Qualche tempo fa, incuriosito dal titolo, ho cominciato a leggere questo articolo. Parla della realtà degli attuali movimenti per un “maschile sano” e tocca un sacco di punti che non posso, per spazio, mettermi ad elencare.

Quello che più mi ha colpito delle storie raccontate in questo articolo è un elemento comune a tutte: gli uomini, più o meno evoluti ed “in cammino”, sono tutti pieni di paure legati a quello che sono, paure di essere uomo.

Abbiamo paura perchè, in una società patriarcale, che per definizione prevede che gli uomini detengano il potere e usino strumenti come la violenza, aggressività, prevaricazione per mantenerlo, ci sentiamo completamente privi di potere.

Abbiamo paura perchè, mentre cerchiamo di costruire e condividere un’idea di maschile sano, di maschile sacro e luminoso, nella nostra società ormai da decenni il termine “maschile” è associato ad una montagna di accezioni tutte negative. E noi per primi siamo ripieni dell’idea che maschile vuol dire violento, prevaricatore, aggressivo. E siamo pieni del senso di colpa che questo si porta dietro.


“Il posto del capofamiglia non è un posto piacevole dove stare. La persona che ci si aspetta usi la violenza per difendere le persone non è in un posto salutare. Più uomini finiscono in prigione, più uomini finiscono nell’esercito, e maggiore sarà la probabilità che gli uomini facciano del male ad altri uomini. Mia madre mi ha detto che gli uomini sono sbagliati e che gli uomini sono malati. Questo è qualcosa che ho interiorizzato. E questo fa parte del patriarcato. Odiare noi stessi è un condizionamento sociale, è l’idea che c’è un solo modo di essere, e se non ci sentiamo in quel modo, dovremmo vergognarci.”

Dave Pickering

E questo lo viviamo in mille aspetti della nostra vita quotidiana. Faccio un paio di esempi personali.

Sono anni che partecipo a percorsi di crescita personale, dove gruppi misti lavorano sulle proprie ferite interiori condividendole con gli altri: spesso, quasi sempre direi, c’è una donna che racconta di essere stata abusata o maltrattata da padri, fidanzati, parenti maschi. Difficile non sentirsi chiamati in causa in quanto uomo, difficile non sentirsi sporco e colpevole.

Altro esempio, qualcosa di più quotidiano: quando la figlia adolescente della mia compagna esce il sabato sera, e si veste come un’adolescente vuole vestirsi per uscire con le amiche, io le dico di stare attenta a quello che indossa, a come si pone, a chi potrebbe incontrare e potrebbe approcciarla.
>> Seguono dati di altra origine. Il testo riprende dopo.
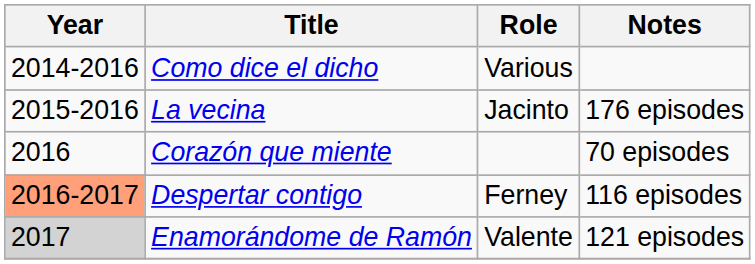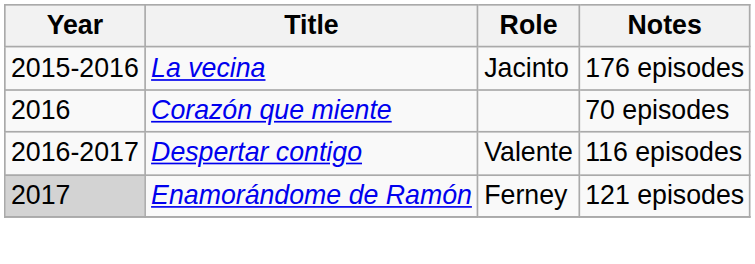- row: 2014-2016 | Como dice el dicho | Various
Despertar contigo | Year: lightsalmon background -> no background
Despertar contigo | Role: Ferney -> Valente
Enamorándome de Ramón | Role: Valente -> Ferney
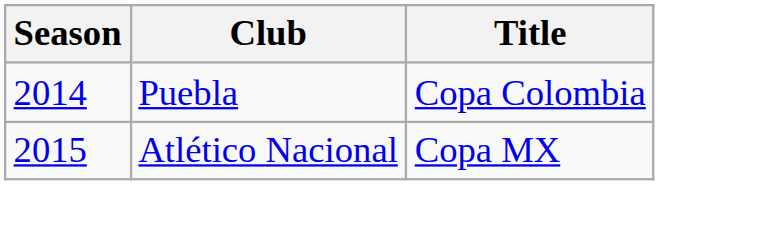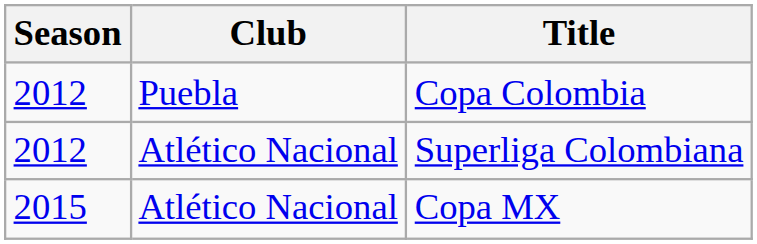Copa Colombia | Season: 2014 -> 2012
+ row: 2012 | Atlético Nacional | Superliga Colombiana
In una parola, le sto dicendo di stare attenta agli uomini, in una parte della mia mente le sto dicendo di stare attenta a quelli come me.

Ecco, questo è quello che io intendo con “il segno di Caino”: più o meno coscientemente, ogni uomo sente di portare con sè tutto un peso di “etichette” negative, di condanne, di biasimi che hanno a che fare con il semplice inevitabile fatto di essere uomo.

Non voglio dire che le donne non dovrebbero tirare fuori le proprie ferite, o non denunciare il loro stato di vittime. Il tempo in cui le donne possono denunciare liberamente ciò che nella società subiscono, e chiedere un cambiamento radicale, è appena iniziato, a passi lenti e stentati.

Quello che voglio dire è che, se noi uomini vogliamo trovare una direzione (e ancora non ce l’abbiamo, anche se molte cose si stanno muovendo), una direzione in cui cercare un maschile diverso, sano e luminoso, che ci faccia sentire bene con noi stessi, allora il primo punto da cui partire è trovare il modo di superare il senso di vergogna. Trovare il modo di lavare dai nostri cuori quel segno di Caino. Perchè non sia una condanna che ci impedisce di essere qualcosa di nuovo, di diverso, di luminoso.

E sono fermamente convinto che la strada è farlo insieme, in un cerchio di uomini, dover poterci confrontare, condividere, specchiare l’uno nell’altro. E sostenerci in un processo di “pulizia” personale che non sarà per niente facile: questa roba, il segno di Caino, è incrostata sulla nostra pelle da secoli.

Ma cavolo se varrà la pena di farlo.